Goal
Reproduce the passage of the ZFS fallocate discussion starting with "Answer 21 ·" and going on through "fast file allocations.".

Opinions are welcomed!

Answer 21 · 2018-06-02T08:43:07.000Z

- as no user data are written (and only some very terse metadata are flushed to disk), `fallocate` returns almost immediately, enabling very fast file allocations.

You'll notice that the manual does mention writing 0s to disk. And as to COW systems being at odds with space reservation: btrfs supports it and AFAIK that's a COW filesystem too.

tap into the reservation and/or quota proprierties. However, if I remember correctly, these proprierties only apply to an entire dataset, rather than to a single file.

That doesn't matter for the space reservation aspect, right? Available space is not a per-file property but one of the filesystem/dataset. OK, the file size may not show up as one might expect, but aren't we all used to open files not always showing their exact size while available disk space does show the actual value.

the libc function can force a full file allocation by writing zeroes for all its length. This is very slow, cause unnecessary wear on SSD *and* is basically useless on ZFS.

Why is it basically useless? You still get the space reservation, no? My point is that doing the write in the driver might be more efficient. I don't disagree with your suggestion but software that nowadays falls back to the brute-force method because fallocate() fails might start behaving unexpectedly. Maybe a driver parameter that can be controlled at runtime could activate a low-level actual write-zeroes-to-disk implementation? Another solution would be to implement a per-file reservation attribute, something like a simulated file size (which can only be larger than the actual file size) which is taken into account for the determination of available disk space (but not for used disk space?). I really fail to see how this would not provide a usable implementation. There are probably combinations with existing file size/content and the fallocate offset/size parameter that I can't get my head around, but you should always be able to let the fallocate() call fail if you detect one of those. That wouldn't be the 1st ZFS feature that is developed on ZoL first and only then presented for upstreaming to OpenZFS. And this one might be easy to get upstreamed; I presume *BSD have fallocate too (or could use some form of it). And FWIW, the fake fallocate feature would probably have to be presented for upstreaming too.

Records supplied
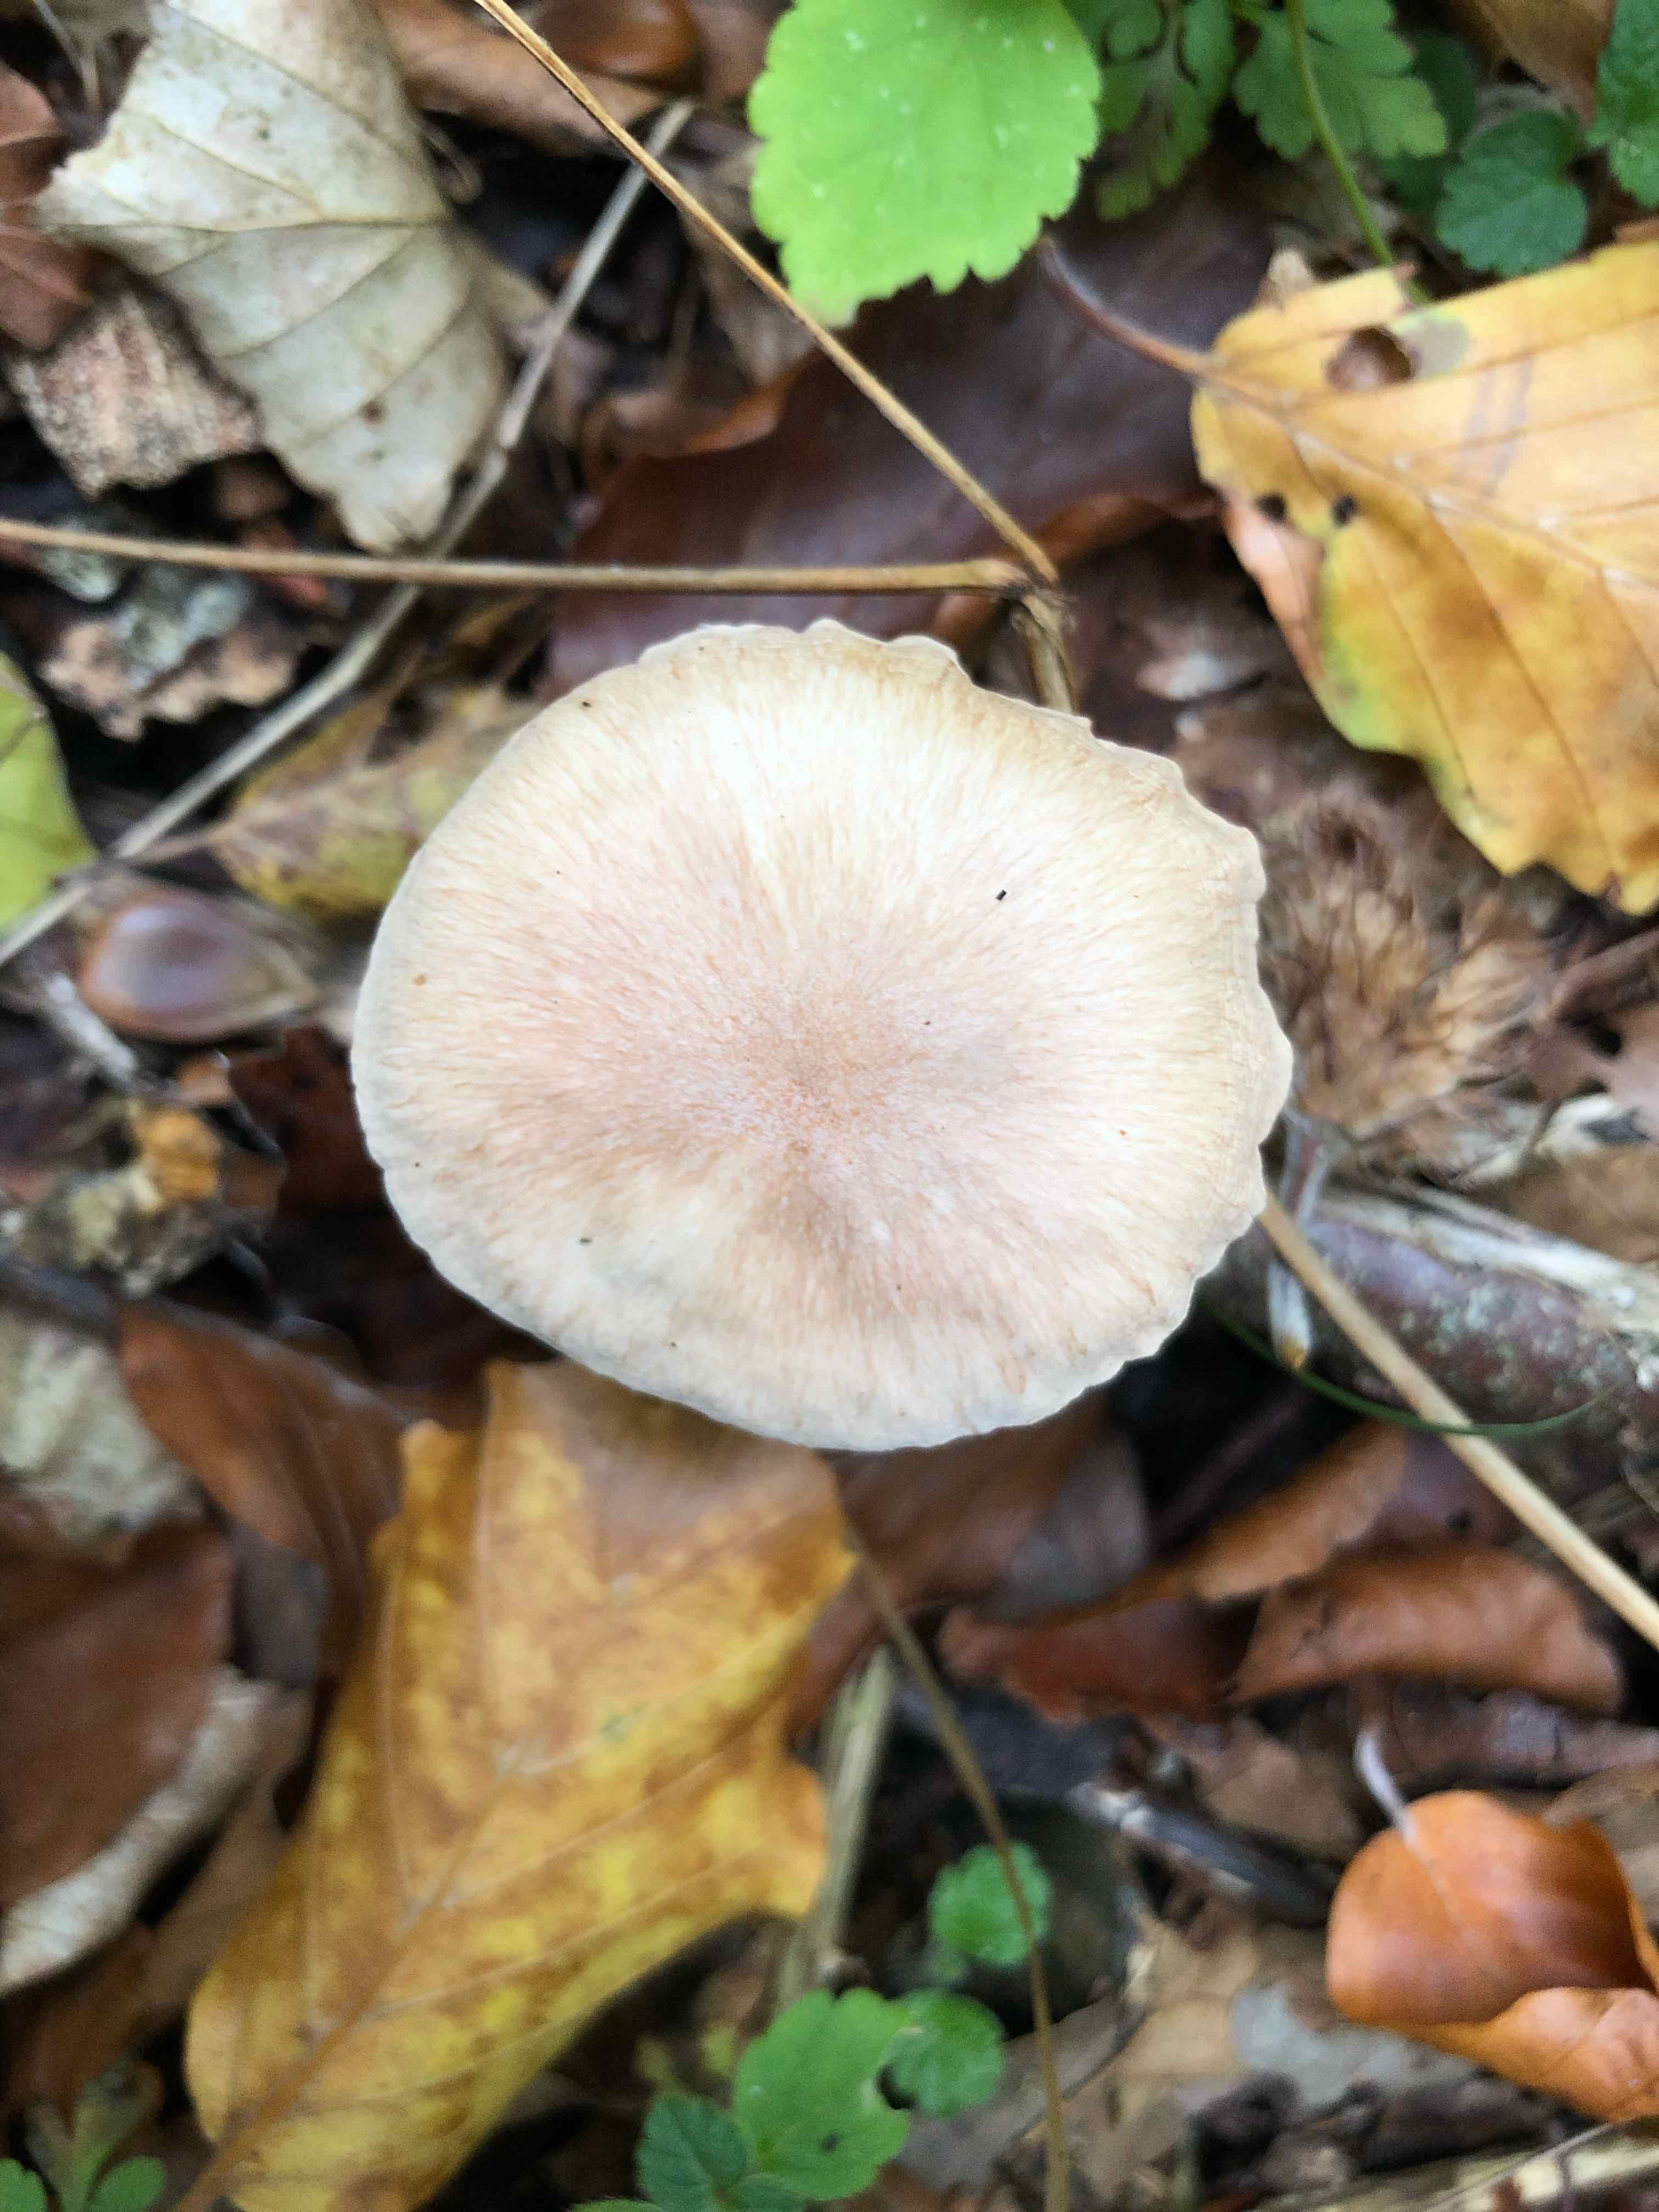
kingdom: Fungi
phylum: Basidiomycota
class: Agaricomycetes
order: Agaricales
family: Omphalotaceae
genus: Collybiopsis
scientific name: Collybiopsis peronata
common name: bestøvlet fladhat
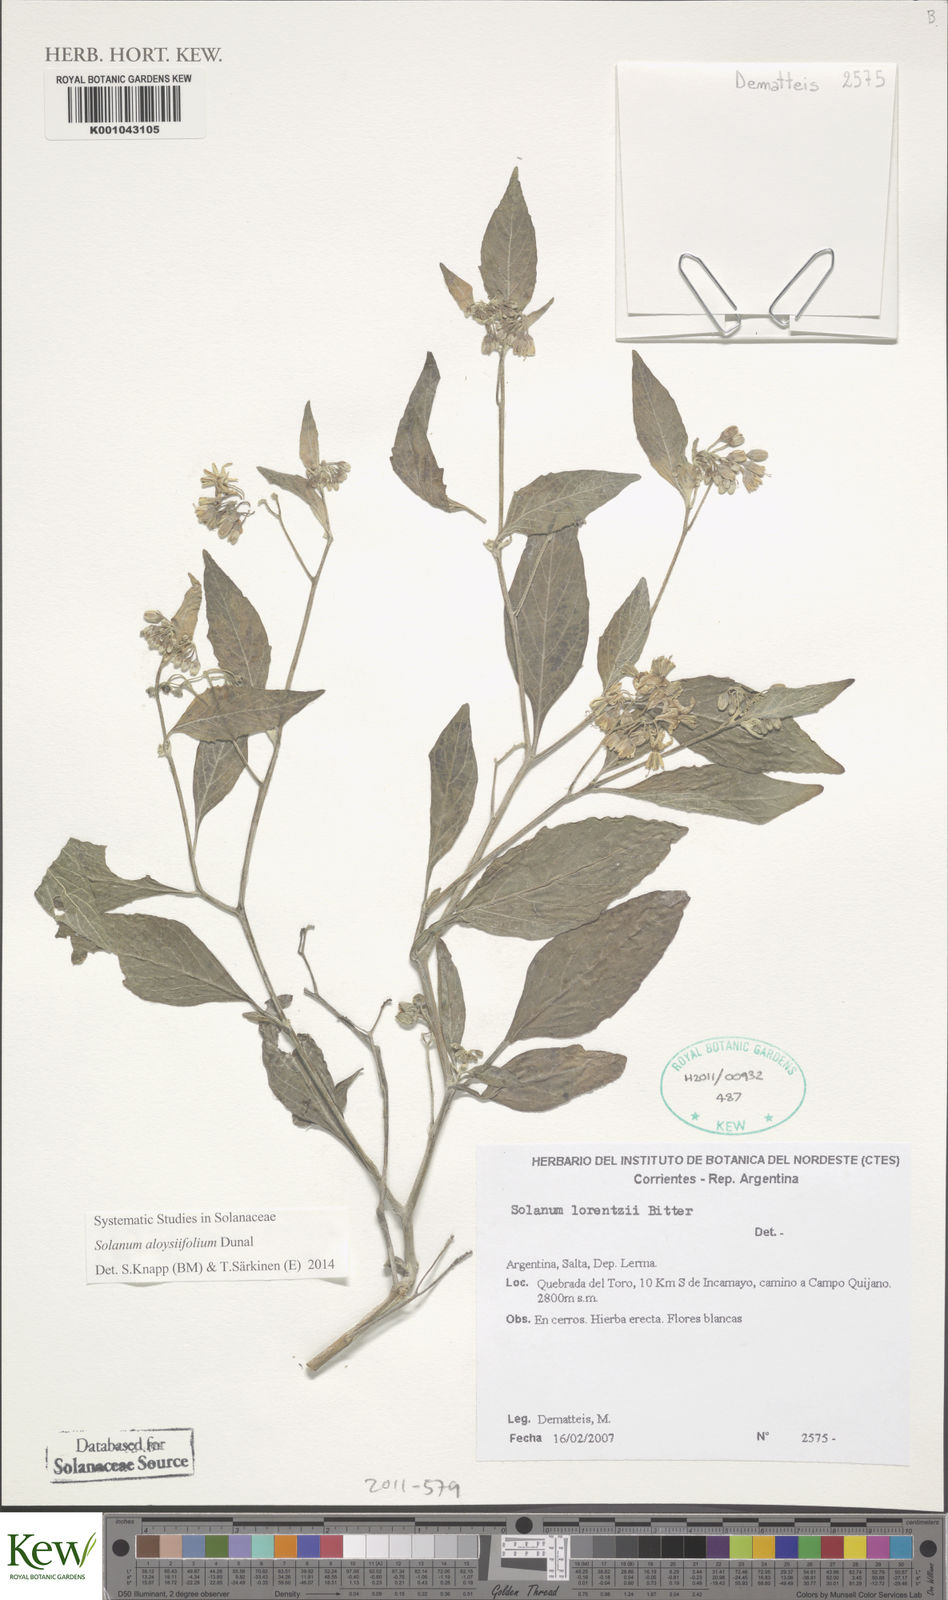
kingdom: Plantae
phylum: Tracheophyta
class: Magnoliopsida
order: Solanales
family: Solanaceae
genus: Solanum
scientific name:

Solution to the problem
Answer 21 · 2018-06-02T08:43:07.000Z

- as no user data are written (and only some very terse metadata are flushed to disk), `fallocate` returns almost immediately, enabling very fast file allocations.